[[ Provided records, beginning ]]

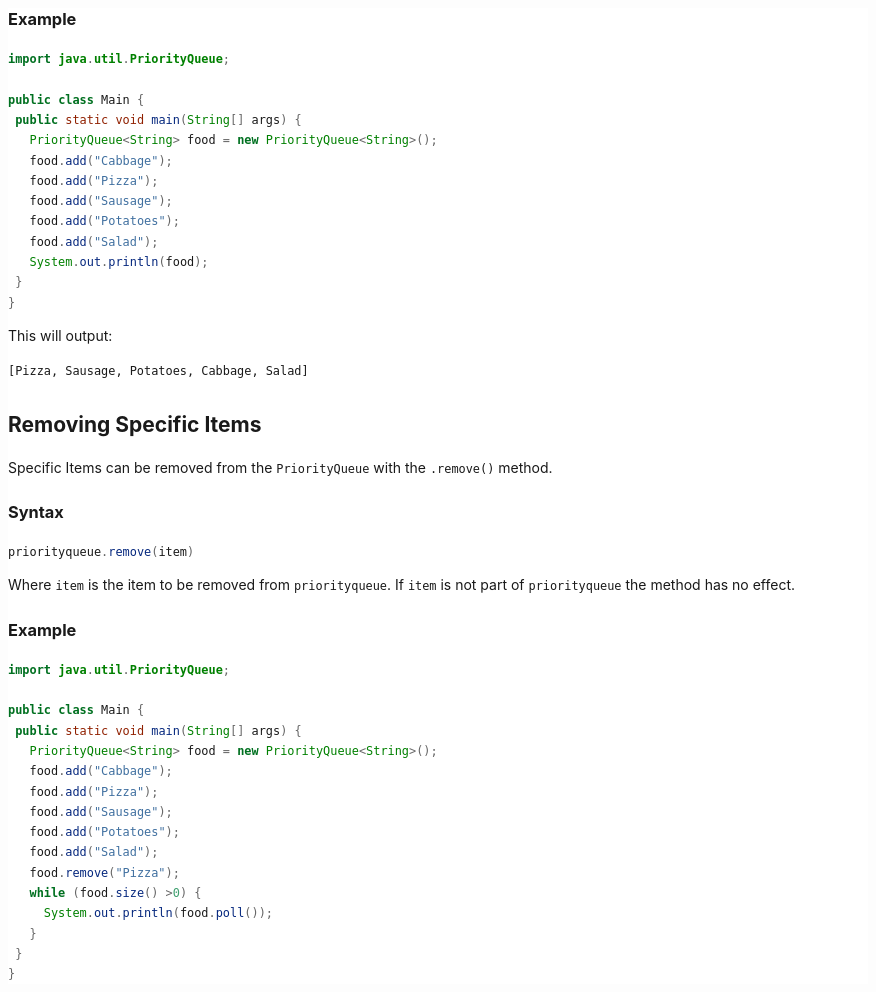 ### Example

```java
import java.util.PriorityQueue;

public class Main {
 public static void main(String[] args) {
   PriorityQueue<String> food = new PriorityQueue<String>();
   food.add("Cabbage");
   food.add("Pizza");
   food.add("Sausage");
   food.add("Potatoes");
   food.add("Salad");
   System.out.println(food);
 }
}
```

This will output:

```shell
[Pizza, Sausage, Potatoes, Cabbage, Salad]
```

## Removing Specific Items

Specific Items can be removed from the `PriorityQueue` with the `.remove()` method.

### Syntax

```java
priorityqueue.remove(item)
```

Where `item` is the item to be removed from `priorityqueue`. If `item` is not part of `priorityqueue` the method has no effect.

### Example

```java
import java.util.PriorityQueue;

public class Main {
 public static void main(String[] args) {
   PriorityQueue<String> food = new PriorityQueue<String>();
   food.add("Cabbage");
   food.add("Pizza");
   food.add("Sausage");
   food.add("Potatoes");
   food.add("Salad");
   food.remove("Pizza");
   while (food.size() >0) {
     System.out.println(food.poll());
   }
 }
}
```
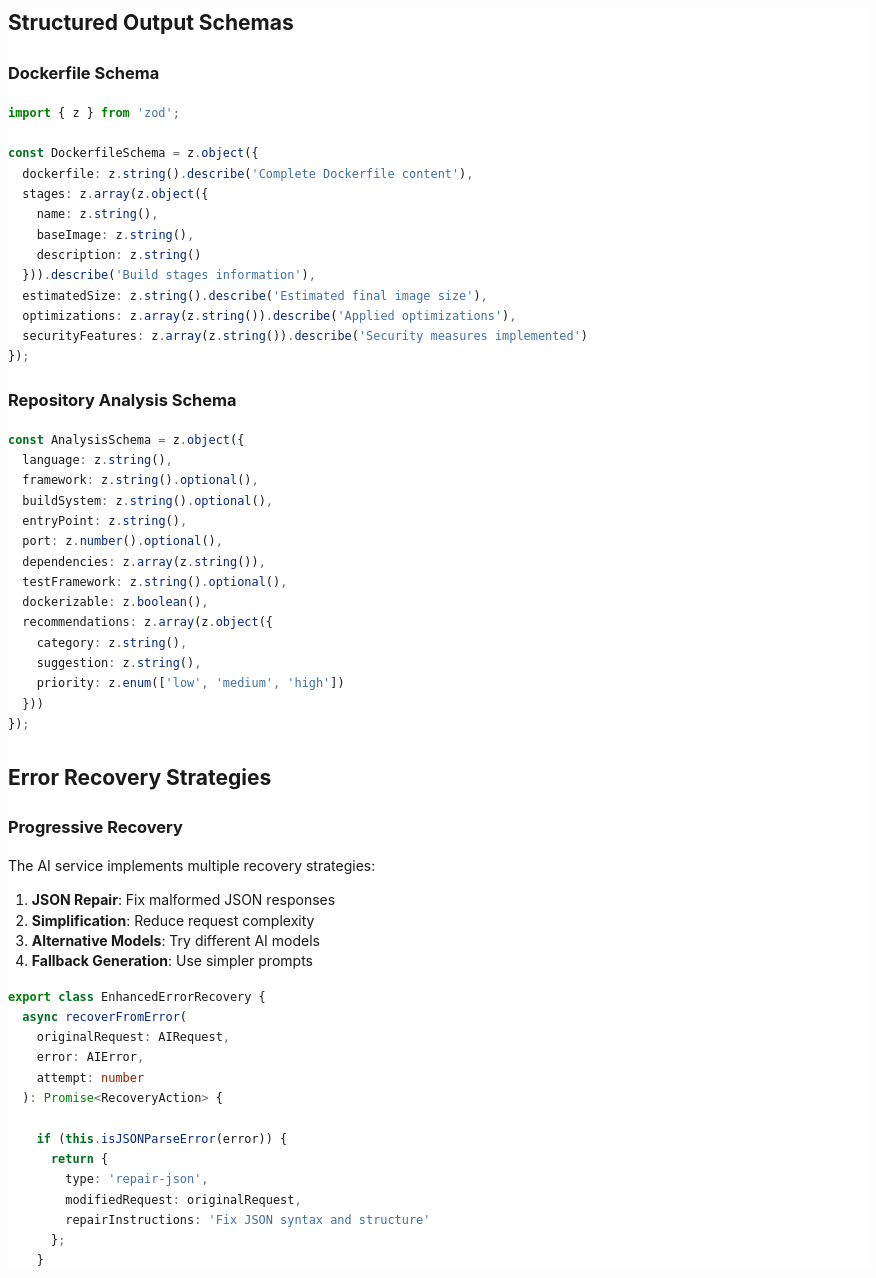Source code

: ## Structured Output Schemas

### Dockerfile Schema
```typescript
import { z } from 'zod';

const DockerfileSchema = z.object({
  dockerfile: z.string().describe('Complete Dockerfile content'),
  stages: z.array(z.object({
    name: z.string(),
    baseImage: z.string(),
    description: z.string()
  })).describe('Build stages information'),
  estimatedSize: z.string().describe('Estimated final image size'),
  optimizations: z.array(z.string()).describe('Applied optimizations'),
  securityFeatures: z.array(z.string()).describe('Security measures implemented')
});
```

### Repository Analysis Schema
```typescript
const AnalysisSchema = z.object({
  language: z.string(),
  framework: z.string().optional(),
  buildSystem: z.string().optional(),
  entryPoint: z.string(),
  port: z.number().optional(),
  dependencies: z.array(z.string()),
  testFramework: z.string().optional(),
  dockerizable: z.boolean(),
  recommendations: z.array(z.object({
    category: z.string(),
    suggestion: z.string(),
    priority: z.enum(['low', 'medium', 'high'])
  }))
});
```

## Error Recovery Strategies

### Progressive Recovery
The AI service implements multiple recovery strategies:

1. **JSON Repair**: Fix malformed JSON responses
2. **Simplification**: Reduce request complexity
3. **Alternative Models**: Try different AI models
4. **Fallback Generation**: Use simpler prompts

```typescript
export class EnhancedErrorRecovery {
  async recoverFromError(
    originalRequest: AIRequest,
    error: AIError,
    attempt: number
  ): Promise<RecoveryAction> {
    
    if (this.isJSONParseError(error)) {
      return {
        type: 'repair-json',
        modifiedRequest: originalRequest,
        repairInstructions: 'Fix JSON syntax and structure'
      };
    }
```
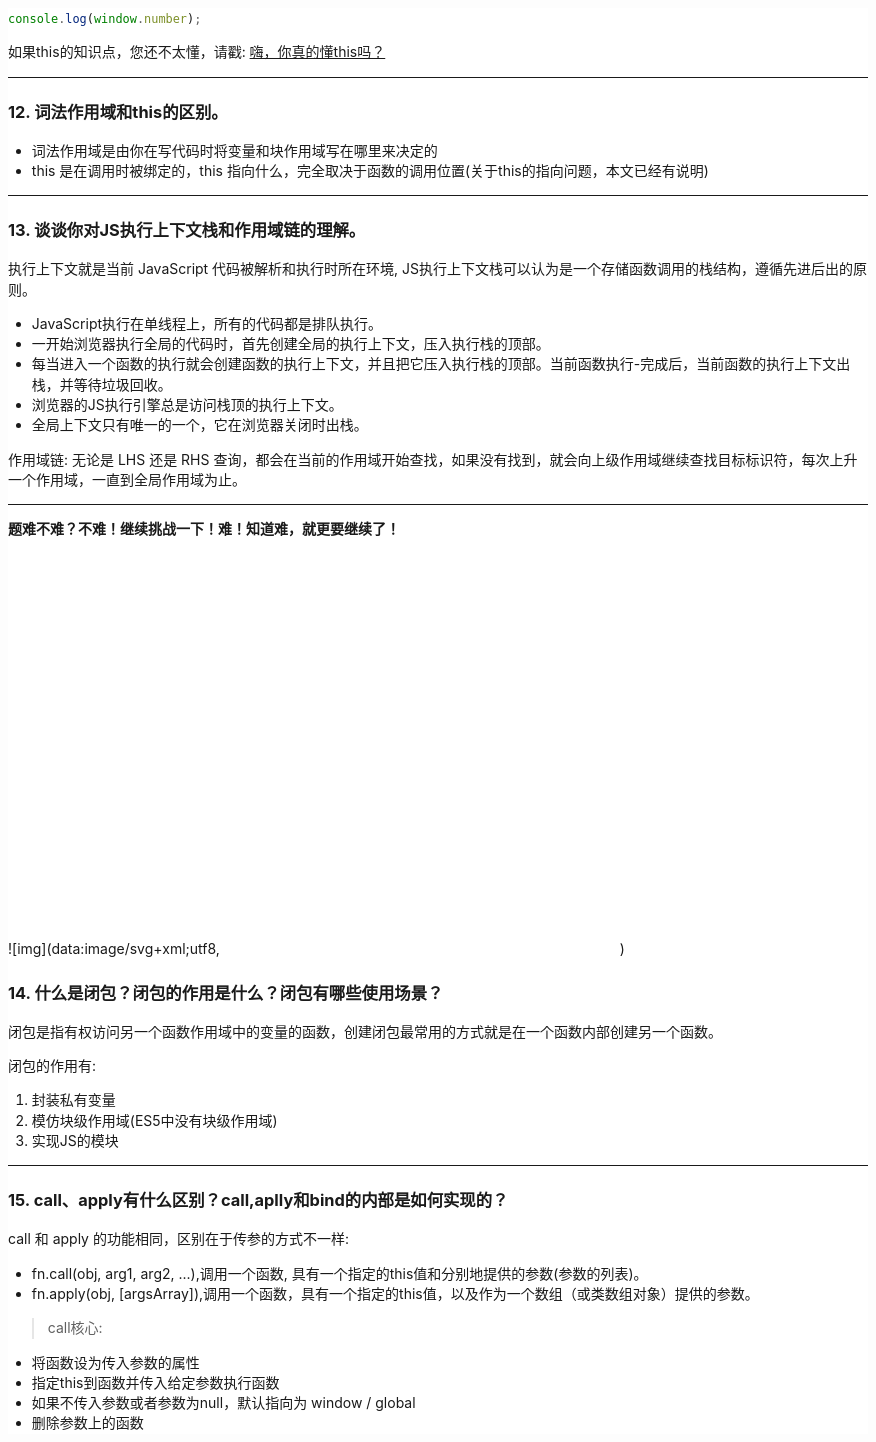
 ```javascript
console.log(window.number);
```

如果this的知识点，您还不太懂，请戳: [嗨，你真的懂this吗？](https://link.juejin.im?target=https%3A%2F%2Fgithub.com%2FYvetteLau%2FBlog%2Fissues%2F6)

------

### 12. 词法作用域和this的区别。

- 词法作用域是由你在写代码时将变量和块作用域写在哪里来决定的
- this 是在调用时被绑定的，this 指向什么，完全取决于函数的调用位置(关于this的指向问题，本文已经有说明)

------

### 13. 谈谈你对JS执行上下文栈和作用域链的理解。

执行上下文就是当前 JavaScript 代码被解析和执行时所在环境, JS执行上下文栈可以认为是一个存储函数调用的栈结构，遵循先进后出的原则。

- JavaScript执行在单线程上，所有的代码都是排队执行。
- 一开始浏览器执行全局的代码时，首先创建全局的执行上下文，压入执行栈的顶部。
- 每当进入一个函数的执行就会创建函数的执行上下文，并且把它压入执行栈的顶部。当前函数执行-完成后，当前函数的执行上下文出栈，并等待垃圾回收。
- 浏览器的JS执行引擎总是访问栈顶的执行上下文。
- 全局上下文只有唯一的一个，它在浏览器关闭时出栈。

作用域链: 无论是 LHS 还是 RHS 查询，都会在当前的作用域开始查找，如果没有找到，就会向上级作用域继续查找目标标识符，每次上升一个作用域，一直到全局作用域为止。

------

**题难不难？不难！继续挑战一下！难！知道难，就更要继续了！** 

![img](data:image/svg+xml;utf8,<?xml version="1.0"?><svg xmlns="http://www.w3.org/2000/svg" version="1.1" width="400" height="400"></svg>)



### 14. 什么是闭包？闭包的作用是什么？闭包有哪些使用场景？

闭包是指有权访问另一个函数作用域中的变量的函数，创建闭包最常用的方式就是在一个函数内部创建另一个函数。

闭包的作用有:

1. 封装私有变量
2. 模仿块级作用域(ES5中没有块级作用域)
3. 实现JS的模块

------

### 15. call、apply有什么区别？call,aplly和bind的内部是如何实现的？

call 和 apply 的功能相同，区别在于传参的方式不一样:

- fn.call(obj, arg1, arg2, ...),调用一个函数, 具有一个指定的this值和分别地提供的参数(参数的列表)。
- fn.apply(obj, [argsArray]),调用一个函数，具有一个指定的this值，以及作为一个数组（或类数组对象）提供的参数。

> call核心:

- 将函数设为传入参数的属性
- 指定this到函数并传入给定参数执行函数
- 如果不传入参数或者参数为null，默认指向为 window / global
- 删除参数上的函数
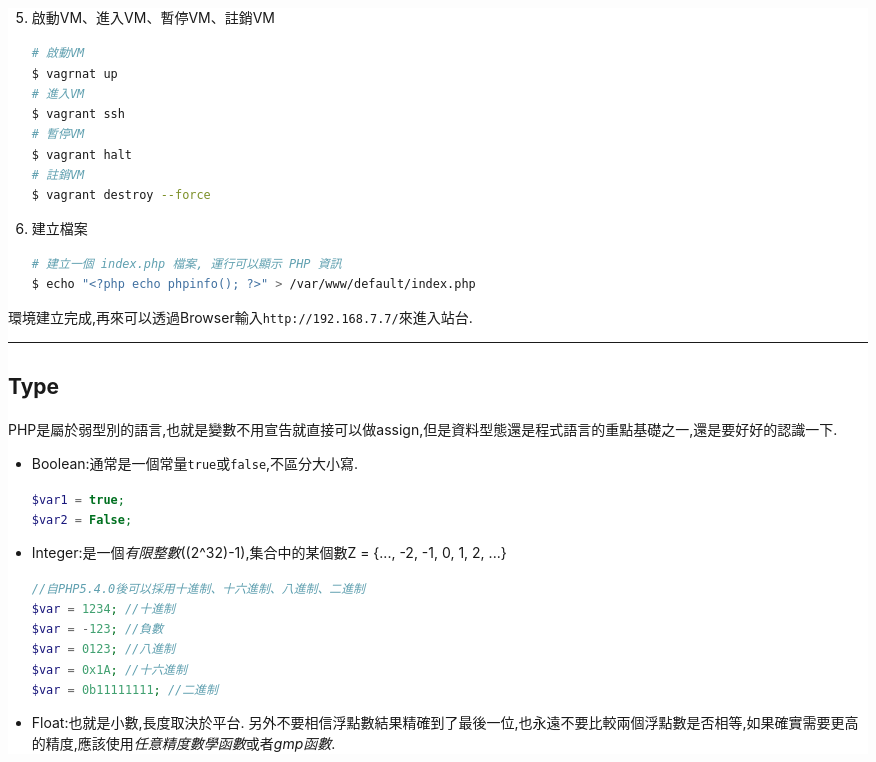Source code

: 5. 啟動VM、進入VM、暫停VM、註銷VM

    ```bash
    # 啟動VM
    $ vagrnat up
    # 進入VM
    $ vagrant ssh
    # 暫停VM
    $ vagrant halt
    # 註銷VM
    $ vagrant destroy --force
    ```

6. 建立檔案

    ```bash
    # 建立一個 index.php 檔案, 運行可以顯示 PHP 資訊
    $ echo "<?php echo phpinfo(); ?>" > /var/www/default/index.php
    ```

環境建立完成,再來可以透過Browser輸入`http://192.168.7.7/`來進入站台.

---

## Type

PHP是屬於弱型別的語言,也就是變數不用宣告就直接可以做assign,但是資料型態還是程式語言的重點基礎之一,還是要好好的認識一下.

* Boolean:通常是一個常量`true`或`false`,不區分大小寫.

    ```php
    $var1 = true;
    $var2 = False;
    ```

* Integer:是一個*有限整數*((2^32)-1),集合中的某個數Z = {..., -2, -1, 0, 1, 2, ...}

    ```php
    //自PHP5.4.0後可以採用十進制、十六進制、八進制、二進制
    $var = 1234; //十進制
    $var = -123; //負數
    $var = 0123; //八進制
    $var = 0x1A; //十六進制
    $var = 0b11111111; //二進制
    ```

* Float:也就是小數,長度取決於平台. 另外不要相信浮點數結果精確到了最後一位,也永遠不要比較兩個浮點數是否相等,如果確實需要更高的精度,應該使用*任意精度數學函數*或者*gmp函數*.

[[ Provided records, end ]]

▶ Your objective: Take every line from the records that holds "vagrant" and copy it down.

▶ Finished task:
    $ vagrant ssh
    $ vagrant halt
    $ vagrant destroy --force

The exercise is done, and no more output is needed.